Was nun das Rote Meer selbst angeht, verweist der Film dankenswerterweise auf einen alten Übersetzungsfehler: In den alten Original-Schriftrollen ist nämlich gar nicht vom "Roten Meer" die Rede, sondern einfach nur von "Marschland". Marsch findet man in Ägypten im Nildelta - eben da, wo auch Paramesse liegt. Es war also kein Rotes Meer, das über den Ägyptern zusammenschlug - sondern die schweren Streitwagen blieben ganz einfach im Sumpf stecken.

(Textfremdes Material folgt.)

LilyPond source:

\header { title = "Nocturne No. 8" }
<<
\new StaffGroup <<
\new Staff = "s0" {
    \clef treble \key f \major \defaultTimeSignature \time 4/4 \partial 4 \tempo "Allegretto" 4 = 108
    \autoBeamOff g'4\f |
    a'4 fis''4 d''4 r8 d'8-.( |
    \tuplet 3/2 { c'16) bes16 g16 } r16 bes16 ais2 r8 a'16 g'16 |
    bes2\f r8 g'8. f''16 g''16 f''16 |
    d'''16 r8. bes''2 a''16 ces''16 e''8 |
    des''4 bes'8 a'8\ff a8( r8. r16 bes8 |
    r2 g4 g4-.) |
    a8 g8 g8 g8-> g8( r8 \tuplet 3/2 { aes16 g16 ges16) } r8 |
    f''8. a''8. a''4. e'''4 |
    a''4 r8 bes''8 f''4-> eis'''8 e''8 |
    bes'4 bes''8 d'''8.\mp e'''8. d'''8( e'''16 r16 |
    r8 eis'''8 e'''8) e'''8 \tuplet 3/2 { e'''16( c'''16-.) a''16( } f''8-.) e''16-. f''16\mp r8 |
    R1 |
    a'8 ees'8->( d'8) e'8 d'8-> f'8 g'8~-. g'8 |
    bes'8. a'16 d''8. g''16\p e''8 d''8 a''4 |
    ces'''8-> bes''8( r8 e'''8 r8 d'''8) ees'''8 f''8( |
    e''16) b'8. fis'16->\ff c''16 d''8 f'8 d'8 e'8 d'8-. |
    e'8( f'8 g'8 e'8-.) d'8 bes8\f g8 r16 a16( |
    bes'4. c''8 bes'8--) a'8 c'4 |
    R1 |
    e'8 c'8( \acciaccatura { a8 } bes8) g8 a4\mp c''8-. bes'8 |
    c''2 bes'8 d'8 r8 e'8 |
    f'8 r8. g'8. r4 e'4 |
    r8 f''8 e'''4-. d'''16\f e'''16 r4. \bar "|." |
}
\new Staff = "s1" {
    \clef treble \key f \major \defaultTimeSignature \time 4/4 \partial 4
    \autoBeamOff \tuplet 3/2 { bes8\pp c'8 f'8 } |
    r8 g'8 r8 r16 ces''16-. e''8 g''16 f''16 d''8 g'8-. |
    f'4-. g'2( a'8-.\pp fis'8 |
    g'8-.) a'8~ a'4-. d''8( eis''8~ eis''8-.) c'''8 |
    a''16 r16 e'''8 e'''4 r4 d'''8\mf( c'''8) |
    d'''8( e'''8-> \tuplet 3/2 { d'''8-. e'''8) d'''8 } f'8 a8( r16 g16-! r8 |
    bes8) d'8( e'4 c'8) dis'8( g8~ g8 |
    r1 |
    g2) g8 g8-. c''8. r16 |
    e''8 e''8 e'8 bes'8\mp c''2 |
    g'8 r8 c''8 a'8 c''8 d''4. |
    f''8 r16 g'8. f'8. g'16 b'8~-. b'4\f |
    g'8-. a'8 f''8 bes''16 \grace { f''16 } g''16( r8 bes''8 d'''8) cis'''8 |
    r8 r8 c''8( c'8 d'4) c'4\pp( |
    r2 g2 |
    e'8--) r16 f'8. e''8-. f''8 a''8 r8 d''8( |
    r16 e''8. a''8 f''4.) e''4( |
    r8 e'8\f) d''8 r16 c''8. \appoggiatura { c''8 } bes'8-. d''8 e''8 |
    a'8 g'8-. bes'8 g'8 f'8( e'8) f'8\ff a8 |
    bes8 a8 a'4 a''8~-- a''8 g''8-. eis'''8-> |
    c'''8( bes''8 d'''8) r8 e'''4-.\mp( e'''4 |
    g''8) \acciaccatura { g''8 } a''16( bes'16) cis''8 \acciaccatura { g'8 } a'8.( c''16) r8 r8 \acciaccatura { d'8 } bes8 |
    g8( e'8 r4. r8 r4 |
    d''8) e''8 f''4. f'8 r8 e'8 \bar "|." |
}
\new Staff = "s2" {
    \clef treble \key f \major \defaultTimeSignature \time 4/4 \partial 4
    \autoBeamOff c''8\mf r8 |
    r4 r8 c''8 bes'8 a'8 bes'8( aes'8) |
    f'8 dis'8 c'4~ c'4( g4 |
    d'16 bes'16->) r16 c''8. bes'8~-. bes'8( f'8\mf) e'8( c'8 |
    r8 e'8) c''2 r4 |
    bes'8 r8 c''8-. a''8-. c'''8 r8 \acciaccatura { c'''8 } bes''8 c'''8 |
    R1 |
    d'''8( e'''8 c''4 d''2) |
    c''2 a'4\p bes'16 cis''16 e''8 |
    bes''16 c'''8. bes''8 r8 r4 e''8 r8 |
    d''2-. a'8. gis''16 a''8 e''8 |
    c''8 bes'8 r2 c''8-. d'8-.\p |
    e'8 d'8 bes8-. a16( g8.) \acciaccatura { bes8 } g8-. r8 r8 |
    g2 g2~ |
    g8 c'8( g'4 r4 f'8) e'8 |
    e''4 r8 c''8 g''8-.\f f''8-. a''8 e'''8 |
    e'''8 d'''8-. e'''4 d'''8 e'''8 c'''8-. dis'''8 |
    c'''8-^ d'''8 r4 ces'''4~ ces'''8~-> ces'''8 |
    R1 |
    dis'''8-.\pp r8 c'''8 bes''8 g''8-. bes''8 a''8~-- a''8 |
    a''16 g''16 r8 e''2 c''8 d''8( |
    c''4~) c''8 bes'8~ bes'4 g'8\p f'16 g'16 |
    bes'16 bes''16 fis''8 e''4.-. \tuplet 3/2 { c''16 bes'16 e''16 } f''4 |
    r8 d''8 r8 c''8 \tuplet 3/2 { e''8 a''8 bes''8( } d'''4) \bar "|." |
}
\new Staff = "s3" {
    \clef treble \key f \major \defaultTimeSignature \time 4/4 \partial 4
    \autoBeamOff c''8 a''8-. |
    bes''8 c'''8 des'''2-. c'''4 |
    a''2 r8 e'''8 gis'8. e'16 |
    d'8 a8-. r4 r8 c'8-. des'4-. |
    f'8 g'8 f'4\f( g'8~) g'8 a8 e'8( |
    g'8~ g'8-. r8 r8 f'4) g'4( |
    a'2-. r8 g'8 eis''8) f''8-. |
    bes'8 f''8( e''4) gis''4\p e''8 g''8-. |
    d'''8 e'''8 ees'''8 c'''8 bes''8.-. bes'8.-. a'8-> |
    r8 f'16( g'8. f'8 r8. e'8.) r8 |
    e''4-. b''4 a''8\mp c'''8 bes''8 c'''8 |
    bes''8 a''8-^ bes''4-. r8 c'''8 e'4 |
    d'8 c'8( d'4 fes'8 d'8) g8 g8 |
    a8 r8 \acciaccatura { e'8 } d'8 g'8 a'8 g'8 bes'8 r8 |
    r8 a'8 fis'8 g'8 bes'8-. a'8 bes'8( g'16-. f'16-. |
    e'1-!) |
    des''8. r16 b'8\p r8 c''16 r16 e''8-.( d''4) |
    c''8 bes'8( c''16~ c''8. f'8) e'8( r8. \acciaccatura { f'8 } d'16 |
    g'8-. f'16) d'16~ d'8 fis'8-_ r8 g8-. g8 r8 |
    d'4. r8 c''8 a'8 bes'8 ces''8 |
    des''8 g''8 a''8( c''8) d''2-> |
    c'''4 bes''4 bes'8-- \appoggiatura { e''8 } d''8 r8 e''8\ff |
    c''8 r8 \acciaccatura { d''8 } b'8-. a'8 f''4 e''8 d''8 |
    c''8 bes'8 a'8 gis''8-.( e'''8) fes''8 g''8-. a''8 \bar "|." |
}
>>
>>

Im Film schließt sich an dieser Stelle der Kreis, denn jetzt zeigt man die Ergebnisse der Untersuchungen des Schädels aus Grab KV 5. Tatsächlich ist der Tote mit hoher Wahrscheinlichkeit Ramses ältester Sohn - und er weist eine schwere Verletzung am Hinterkopf auf, an der er wohl gestorben ist. Es ist durchaus möglich, dass er vom Streitwagen stürzte und auf einen Stein aufschlug - oder dass sein Streitwagen feststeckte und er im Handgemenge mit den Hebräern erschlagen wurde - und mit ihm viele andere ägyptische Söhne, die in der Armee dienten. Diesen Tod deutete die Bibel dann möglicherweise in die zehnte Plage um.

So fügt der Film (mit sanfter Gewalt) am Ende alle Puzzleteile zusammen und beendet seine Ausführungen mit den von den Kriminaltechnikern rekonstruierten Gesichtern von Ramses und seinem Sohn Amun He Khepeshef.